Last week Microsoft pulled a blinder. I’d only just started getting excited about Magic Leap’s new patents when Microsoft – of all brands – published a polished film visualizing their new AR device.

Not since Amazon slapped a logo on the side of a drone on the day of a bad tax announcement has the news been so compressively spun to a technology brand’s benefit.

R&D has become a big part of brand marketing for tech firms. In an age of easily sharable content and cynicism about advertising, showing a (semi) credible vision of the future pays huge dividends for the masterbrand. The product doesn’t even need to be ready to instill excitement in your innovations and optimism for the future.

The actual products in the moving-faster-than-anyone-expected worlds of AR and VR (Magic Leap, HoloLens, Oculus Rift, Glass) might or might not be better than one another. But the credit that the masterbrand for each is getting varies hugely. In this game, timing is everything.

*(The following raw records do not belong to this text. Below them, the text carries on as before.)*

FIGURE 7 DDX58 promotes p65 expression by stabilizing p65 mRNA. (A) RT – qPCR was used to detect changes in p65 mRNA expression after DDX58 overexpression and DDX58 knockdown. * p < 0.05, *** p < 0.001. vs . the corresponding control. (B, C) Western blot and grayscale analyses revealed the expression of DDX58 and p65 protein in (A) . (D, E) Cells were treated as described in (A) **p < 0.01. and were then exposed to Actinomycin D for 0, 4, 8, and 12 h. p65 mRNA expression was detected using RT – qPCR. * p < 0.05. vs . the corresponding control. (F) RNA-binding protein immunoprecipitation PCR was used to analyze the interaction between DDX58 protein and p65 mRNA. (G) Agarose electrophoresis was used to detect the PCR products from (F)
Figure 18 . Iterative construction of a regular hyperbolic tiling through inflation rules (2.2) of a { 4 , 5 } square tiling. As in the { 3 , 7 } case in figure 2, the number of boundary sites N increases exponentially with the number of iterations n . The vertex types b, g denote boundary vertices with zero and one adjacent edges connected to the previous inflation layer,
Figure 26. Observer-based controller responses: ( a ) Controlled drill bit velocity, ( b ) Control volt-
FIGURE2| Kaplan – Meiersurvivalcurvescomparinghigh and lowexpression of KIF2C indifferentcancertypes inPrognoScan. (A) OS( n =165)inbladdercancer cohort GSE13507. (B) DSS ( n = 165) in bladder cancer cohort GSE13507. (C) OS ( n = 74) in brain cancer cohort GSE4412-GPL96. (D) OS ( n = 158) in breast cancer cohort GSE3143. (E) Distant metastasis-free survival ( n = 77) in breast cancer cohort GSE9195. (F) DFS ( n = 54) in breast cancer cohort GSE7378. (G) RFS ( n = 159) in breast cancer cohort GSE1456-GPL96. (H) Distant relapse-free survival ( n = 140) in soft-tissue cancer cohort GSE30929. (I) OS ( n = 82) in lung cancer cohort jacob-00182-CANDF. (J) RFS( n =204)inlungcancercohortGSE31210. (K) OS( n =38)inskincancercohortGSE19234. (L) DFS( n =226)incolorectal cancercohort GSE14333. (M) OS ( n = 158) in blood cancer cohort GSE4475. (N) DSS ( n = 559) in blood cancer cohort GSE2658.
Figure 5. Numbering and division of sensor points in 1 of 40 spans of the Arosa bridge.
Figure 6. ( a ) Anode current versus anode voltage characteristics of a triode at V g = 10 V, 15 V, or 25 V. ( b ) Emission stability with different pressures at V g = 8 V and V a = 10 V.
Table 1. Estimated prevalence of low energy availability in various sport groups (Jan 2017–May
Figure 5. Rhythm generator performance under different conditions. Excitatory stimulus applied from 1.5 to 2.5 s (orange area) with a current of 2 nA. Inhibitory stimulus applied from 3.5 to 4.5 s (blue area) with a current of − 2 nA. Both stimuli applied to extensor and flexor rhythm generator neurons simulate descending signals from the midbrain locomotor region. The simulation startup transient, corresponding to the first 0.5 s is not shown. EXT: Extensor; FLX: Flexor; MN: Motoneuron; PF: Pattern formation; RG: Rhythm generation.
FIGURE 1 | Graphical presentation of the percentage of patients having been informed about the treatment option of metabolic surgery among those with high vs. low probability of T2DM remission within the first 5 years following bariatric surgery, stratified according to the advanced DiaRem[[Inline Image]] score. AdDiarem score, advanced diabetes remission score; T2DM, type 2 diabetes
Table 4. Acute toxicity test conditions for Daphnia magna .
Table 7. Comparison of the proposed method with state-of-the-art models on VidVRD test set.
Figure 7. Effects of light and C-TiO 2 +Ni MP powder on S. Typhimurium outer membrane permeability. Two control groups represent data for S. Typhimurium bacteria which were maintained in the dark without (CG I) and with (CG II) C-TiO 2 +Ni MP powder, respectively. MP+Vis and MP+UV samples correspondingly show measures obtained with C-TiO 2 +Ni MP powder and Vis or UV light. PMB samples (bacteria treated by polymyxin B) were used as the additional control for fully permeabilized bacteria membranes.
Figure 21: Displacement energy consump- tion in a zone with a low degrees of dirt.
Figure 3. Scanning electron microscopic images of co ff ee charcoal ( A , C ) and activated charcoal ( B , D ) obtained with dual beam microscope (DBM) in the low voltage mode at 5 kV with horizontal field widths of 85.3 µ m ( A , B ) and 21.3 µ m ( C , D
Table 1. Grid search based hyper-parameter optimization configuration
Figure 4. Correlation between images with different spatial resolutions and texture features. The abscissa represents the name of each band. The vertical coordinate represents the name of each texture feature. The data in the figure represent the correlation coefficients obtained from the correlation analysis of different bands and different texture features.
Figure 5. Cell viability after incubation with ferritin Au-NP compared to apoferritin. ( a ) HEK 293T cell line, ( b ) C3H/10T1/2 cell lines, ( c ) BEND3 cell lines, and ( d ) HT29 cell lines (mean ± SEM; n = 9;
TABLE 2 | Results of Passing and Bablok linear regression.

Figure it out then launch it

Magic Leap is still in stealth mode but with similar looking tech to HoloLens (although Microsoft were notably quiet about this). The relatively quiet buzz shows an amazing vision, and the credentials and big money behind it are impeccable, but only for those of us left skimming through patent applications. In the eyes of consumers Microsoft has hopped unexpectedly into the lead. For the time being at least.

Facebook’s Oculus Rift seems like a longer-term play. But whilst they still have most developers with them, they risk being overtaken and confused by the wider public. Their CEO commented on the rush when he warned about competitors “putting out product that isn’t quite ready”. So far none of this helps Facebook’s brand: they need to announce something soon that shows how Facebook is helping.

I’m still more excited by Magic Leap: there’s something about the unknown. It’ll now be hard for Microsoft to live up to the demo in the real product. And by using the hologram metaphor so loosely they set expectations that are impossible to meet. But even if the product ends up being weaker than the competition they have improved people’s perceptions of Microsoft at a time when they really need it.